The song was composed by McGuinn and Clark in early 1964 at a time when the pair were performing as a duo at The Troubadour and other folk clubs in and around Los Angeles. McGuinn and Clark soon formed a trio with David Crosby and named themselves The Jet Set. The trio began rehearsing at World Pacific Studios under the guidance of their manager Jim Dickson, with Michael Clarke and Chris Hillman joining the group soon afterward. Dickson recorded many of The Jet Set's rehearsal sessions at World Pacific and it was during this time that demos of "You Showed Me" were recorded by the band. The song was soon abandoned by the group, who had now changed their name to The Byrds, and was not included on their debut album for Columbia Records, Mr. Tambourine Man. However, recordings of "You Showed Me" by the band, dating from 1964, were eventually released on the archival albums Preflyte and In the Beginning.
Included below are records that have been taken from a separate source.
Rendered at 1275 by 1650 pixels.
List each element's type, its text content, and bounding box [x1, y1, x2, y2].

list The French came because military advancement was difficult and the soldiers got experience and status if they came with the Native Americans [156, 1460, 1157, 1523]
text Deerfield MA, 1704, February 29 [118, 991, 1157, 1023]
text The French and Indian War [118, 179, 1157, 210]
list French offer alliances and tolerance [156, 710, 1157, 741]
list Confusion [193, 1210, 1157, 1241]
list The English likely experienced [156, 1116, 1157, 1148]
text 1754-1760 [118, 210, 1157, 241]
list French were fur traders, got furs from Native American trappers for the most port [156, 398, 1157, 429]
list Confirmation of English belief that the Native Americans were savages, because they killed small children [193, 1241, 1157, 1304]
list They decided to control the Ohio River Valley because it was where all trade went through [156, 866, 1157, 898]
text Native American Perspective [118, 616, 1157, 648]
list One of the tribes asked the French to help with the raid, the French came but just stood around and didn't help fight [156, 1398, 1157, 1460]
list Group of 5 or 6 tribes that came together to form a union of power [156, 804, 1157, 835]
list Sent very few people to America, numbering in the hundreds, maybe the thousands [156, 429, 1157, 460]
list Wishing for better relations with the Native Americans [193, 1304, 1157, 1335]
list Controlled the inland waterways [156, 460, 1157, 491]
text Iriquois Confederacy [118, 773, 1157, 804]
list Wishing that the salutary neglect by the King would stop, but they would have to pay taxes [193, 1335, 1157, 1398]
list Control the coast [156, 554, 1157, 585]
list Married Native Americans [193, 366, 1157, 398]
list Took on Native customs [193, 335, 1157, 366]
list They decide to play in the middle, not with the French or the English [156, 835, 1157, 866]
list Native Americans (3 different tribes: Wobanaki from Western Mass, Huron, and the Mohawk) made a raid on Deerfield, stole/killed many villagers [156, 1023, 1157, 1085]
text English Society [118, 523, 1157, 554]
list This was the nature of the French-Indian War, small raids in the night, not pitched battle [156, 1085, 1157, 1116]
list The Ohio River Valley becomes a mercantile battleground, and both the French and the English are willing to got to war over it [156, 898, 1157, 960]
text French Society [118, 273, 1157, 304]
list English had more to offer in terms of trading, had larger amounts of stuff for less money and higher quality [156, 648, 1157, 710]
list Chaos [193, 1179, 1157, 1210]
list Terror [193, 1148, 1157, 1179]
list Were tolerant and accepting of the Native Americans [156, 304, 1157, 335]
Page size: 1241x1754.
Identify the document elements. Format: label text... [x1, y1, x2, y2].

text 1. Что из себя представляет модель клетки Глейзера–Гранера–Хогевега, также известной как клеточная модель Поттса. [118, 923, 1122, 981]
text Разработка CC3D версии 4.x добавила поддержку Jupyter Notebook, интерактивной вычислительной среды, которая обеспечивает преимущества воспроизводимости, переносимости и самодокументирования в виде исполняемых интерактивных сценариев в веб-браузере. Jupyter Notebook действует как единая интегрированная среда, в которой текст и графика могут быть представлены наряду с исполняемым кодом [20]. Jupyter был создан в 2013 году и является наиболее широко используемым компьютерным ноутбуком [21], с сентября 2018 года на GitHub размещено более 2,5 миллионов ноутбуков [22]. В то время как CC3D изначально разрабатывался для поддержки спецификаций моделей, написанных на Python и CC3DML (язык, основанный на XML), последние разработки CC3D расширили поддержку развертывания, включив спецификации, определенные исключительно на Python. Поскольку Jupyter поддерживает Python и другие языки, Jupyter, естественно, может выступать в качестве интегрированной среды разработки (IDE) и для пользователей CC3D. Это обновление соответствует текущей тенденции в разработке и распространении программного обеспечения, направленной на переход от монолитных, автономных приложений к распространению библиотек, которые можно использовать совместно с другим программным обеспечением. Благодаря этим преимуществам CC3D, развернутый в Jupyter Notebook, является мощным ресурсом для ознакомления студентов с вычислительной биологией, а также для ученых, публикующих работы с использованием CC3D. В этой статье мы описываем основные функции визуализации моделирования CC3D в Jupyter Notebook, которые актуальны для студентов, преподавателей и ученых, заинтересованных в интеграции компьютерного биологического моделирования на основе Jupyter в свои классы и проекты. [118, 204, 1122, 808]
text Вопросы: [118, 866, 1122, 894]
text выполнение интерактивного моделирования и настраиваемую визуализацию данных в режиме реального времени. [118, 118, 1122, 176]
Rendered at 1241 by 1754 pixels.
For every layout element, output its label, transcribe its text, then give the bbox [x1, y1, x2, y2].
Although the song had originally been an uptempo number, Douglas first demonstrated it for The Turtles' vocalists Howard Kaylan and Mark Volman on a harmonium with a broken bellows, requiring him to play the song slowly. The slower tempo impressed Kaylan and Volman and consequently, The Turtles' recording of the song uses this slower arrangement.
Salt-n-Pepa covered the song on their 1990 album, Blacks' Magic. It was released as the fifth and final single from that album. The track reaching #15 in the UK charts when it was released as a single in 1991.
The American hip hop group De La Soul also sampled The Turtles' recording of "You Showed Me" for their song "Transmitting Live From Mars (Interlude)" on their 1989 album, 3 Feet High and Rising but did not ask permission or clear the sample. The Turtles took litigation against the group, suing them for $1.7 million. An out-of-court settlement was reached for an undisclosed sum . It is said to be the first time that a hip hop act was ever sued for unethical use of another artist's music.